"Then he must have revealed a side of his nature to you which he never showed to me," snapped Leah, sharply. "Foh! what's the use of acting to empty benches? Go downstairs if you want an audience. We are behind the scenes here."
"Very allegorical and needless. Can't you be more womanly?"
"If I were, the sal volatile yon recommend would be needed, I can tell you. Being a parson you will not understand; being a man, you cannot. Womanly! womanly!--does that imply cant and shams? Am I to mourn with spurious lamentations that selfish profligate, who would have broken my heart had he ever possessed it? To be womanly is to excuse a man's faults, to lie down and be trodden upon, to condone unfaithfulness, and to be grateful for the shreds and patches of an egotistic life. Never! never!" Her lips twisted scornfully, her nostrils dilated, and she clenched her hands to restrain an outburst of that wrath which had consumed her during five years of holy matrimony. Lionel, astonished by her sudden transition from gay to grave, forbore interruption, and she declaimed her marital wrongs in a Boadicean vein. "I have read in that Bible of yours of the casting of pearls before swine. Jim was a Gadarene pig, who would have rent me had I loved him, as I admit a wife should love her husband. My coldness, and what you consider my selfishness, was my sole safeguard against ruin and sorrow and outrage. You know that I speak the truth--I defy you to say otherwise. Jim! oh, Jim," she laughed unpleasantly; "Jim--that rag doll of his family, who is placed on a pedestal and worshipped, as though he were the golden idol he never was and never could be! I respect the Duke much more than I ever respected my husband, for he is genuinely blind to Jim's faults and mourns honestly. But you--you, who knew the man, and rebuked the man--oh, it would be amusing were it not so shameful."

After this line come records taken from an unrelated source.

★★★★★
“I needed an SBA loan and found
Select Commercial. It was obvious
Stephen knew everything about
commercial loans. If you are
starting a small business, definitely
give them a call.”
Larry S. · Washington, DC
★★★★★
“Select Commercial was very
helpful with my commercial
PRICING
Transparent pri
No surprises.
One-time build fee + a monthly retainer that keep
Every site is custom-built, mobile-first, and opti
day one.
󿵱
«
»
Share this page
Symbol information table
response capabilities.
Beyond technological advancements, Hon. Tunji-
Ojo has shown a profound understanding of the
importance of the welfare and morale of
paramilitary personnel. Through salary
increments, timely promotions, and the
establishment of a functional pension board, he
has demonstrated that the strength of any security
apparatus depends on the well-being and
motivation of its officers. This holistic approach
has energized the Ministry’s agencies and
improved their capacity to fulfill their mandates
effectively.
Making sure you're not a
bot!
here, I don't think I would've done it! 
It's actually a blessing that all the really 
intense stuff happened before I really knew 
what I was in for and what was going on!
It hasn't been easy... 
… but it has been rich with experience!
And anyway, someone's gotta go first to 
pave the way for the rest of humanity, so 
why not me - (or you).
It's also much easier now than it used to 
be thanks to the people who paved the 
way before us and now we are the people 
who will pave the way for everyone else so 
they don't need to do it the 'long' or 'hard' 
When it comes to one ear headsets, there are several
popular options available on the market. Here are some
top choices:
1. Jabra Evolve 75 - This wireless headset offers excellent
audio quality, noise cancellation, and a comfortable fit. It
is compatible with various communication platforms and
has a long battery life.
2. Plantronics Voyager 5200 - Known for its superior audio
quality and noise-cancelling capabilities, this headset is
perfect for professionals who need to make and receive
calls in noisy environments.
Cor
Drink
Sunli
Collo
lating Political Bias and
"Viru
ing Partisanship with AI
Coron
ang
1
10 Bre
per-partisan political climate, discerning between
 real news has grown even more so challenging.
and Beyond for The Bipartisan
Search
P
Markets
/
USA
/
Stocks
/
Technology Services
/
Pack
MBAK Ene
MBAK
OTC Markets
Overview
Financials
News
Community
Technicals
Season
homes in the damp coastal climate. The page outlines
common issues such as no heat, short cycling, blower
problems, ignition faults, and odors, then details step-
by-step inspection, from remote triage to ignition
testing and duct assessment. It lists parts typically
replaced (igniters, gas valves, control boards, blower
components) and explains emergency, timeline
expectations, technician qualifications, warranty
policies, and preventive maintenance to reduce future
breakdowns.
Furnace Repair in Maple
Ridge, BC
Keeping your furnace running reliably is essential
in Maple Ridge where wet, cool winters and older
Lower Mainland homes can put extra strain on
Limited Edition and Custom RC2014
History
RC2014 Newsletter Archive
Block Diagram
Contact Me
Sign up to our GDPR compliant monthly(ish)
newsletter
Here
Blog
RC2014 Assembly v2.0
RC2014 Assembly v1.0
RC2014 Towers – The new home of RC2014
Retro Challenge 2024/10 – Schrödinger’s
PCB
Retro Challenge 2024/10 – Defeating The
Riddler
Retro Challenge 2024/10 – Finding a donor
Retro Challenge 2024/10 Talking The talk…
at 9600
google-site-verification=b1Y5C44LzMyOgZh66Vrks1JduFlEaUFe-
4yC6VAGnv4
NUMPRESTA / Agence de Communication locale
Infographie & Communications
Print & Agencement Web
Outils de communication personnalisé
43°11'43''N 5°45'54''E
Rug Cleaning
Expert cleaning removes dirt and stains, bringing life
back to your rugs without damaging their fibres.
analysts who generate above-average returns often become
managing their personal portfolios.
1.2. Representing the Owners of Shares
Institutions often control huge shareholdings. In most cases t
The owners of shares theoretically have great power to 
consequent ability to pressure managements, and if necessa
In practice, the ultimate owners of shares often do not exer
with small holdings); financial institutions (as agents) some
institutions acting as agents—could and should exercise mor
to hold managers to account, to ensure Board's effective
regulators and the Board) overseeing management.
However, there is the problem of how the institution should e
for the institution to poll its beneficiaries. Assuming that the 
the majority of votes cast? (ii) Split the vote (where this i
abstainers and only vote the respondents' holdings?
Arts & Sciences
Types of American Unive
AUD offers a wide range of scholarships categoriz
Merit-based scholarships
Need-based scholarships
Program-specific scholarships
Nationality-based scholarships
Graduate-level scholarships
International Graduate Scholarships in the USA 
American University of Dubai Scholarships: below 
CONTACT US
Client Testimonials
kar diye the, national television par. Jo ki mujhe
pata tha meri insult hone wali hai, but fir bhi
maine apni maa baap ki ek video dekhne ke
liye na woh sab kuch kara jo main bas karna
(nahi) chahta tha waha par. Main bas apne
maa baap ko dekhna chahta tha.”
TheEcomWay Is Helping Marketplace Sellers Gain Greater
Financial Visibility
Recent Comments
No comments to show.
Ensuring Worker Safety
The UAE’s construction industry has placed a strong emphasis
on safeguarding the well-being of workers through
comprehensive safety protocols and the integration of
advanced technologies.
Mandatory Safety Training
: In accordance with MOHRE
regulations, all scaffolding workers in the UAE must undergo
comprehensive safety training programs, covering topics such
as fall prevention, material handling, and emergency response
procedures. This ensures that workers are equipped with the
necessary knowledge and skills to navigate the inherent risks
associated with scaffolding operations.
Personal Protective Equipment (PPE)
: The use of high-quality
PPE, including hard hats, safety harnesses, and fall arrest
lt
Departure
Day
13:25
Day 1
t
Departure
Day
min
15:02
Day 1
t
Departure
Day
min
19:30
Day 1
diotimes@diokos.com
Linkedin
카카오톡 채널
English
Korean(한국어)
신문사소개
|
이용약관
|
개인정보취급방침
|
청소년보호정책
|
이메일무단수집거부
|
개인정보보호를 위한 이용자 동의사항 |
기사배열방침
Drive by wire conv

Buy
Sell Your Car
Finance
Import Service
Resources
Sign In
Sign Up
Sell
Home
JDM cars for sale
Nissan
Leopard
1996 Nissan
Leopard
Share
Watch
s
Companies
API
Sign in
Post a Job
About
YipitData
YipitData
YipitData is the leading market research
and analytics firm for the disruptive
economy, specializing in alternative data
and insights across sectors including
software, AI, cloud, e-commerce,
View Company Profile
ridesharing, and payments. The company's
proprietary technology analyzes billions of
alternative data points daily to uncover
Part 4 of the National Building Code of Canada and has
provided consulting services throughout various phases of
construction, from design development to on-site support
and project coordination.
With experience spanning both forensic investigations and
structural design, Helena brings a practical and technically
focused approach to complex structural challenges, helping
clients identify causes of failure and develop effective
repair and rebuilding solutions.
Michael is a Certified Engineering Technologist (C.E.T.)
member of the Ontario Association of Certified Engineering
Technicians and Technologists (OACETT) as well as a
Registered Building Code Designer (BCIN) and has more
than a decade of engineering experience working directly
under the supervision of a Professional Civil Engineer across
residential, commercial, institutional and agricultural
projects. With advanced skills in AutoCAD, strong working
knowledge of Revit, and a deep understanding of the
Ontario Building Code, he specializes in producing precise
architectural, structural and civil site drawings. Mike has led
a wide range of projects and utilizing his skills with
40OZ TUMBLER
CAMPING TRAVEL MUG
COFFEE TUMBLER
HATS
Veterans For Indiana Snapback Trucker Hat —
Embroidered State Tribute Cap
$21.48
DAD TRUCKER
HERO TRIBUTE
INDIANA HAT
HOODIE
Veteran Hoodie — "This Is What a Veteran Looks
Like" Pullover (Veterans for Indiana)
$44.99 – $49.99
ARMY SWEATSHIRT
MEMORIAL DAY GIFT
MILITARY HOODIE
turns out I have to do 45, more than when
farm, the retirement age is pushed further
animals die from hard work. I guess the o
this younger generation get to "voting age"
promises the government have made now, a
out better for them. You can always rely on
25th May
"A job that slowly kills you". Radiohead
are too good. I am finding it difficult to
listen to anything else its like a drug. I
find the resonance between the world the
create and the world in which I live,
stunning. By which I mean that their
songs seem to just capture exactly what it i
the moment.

Her bosom heaved as she hurled this speech at him, with gibe and jeer and ironic laughter. "I thank God that the man is out of my life," was her passionate cry. "Yes--I thank God."
"Did you believe in God you would not say that."
"Bah! Theology again."
"And truth."
"Which is not theology and never will be."
"That depends upon belief. The science which treats of God, and of man's duty to God, cannot be understood by you, who have neither hope nor faith."
"At least I have charity, the greatest of the three, which you lack."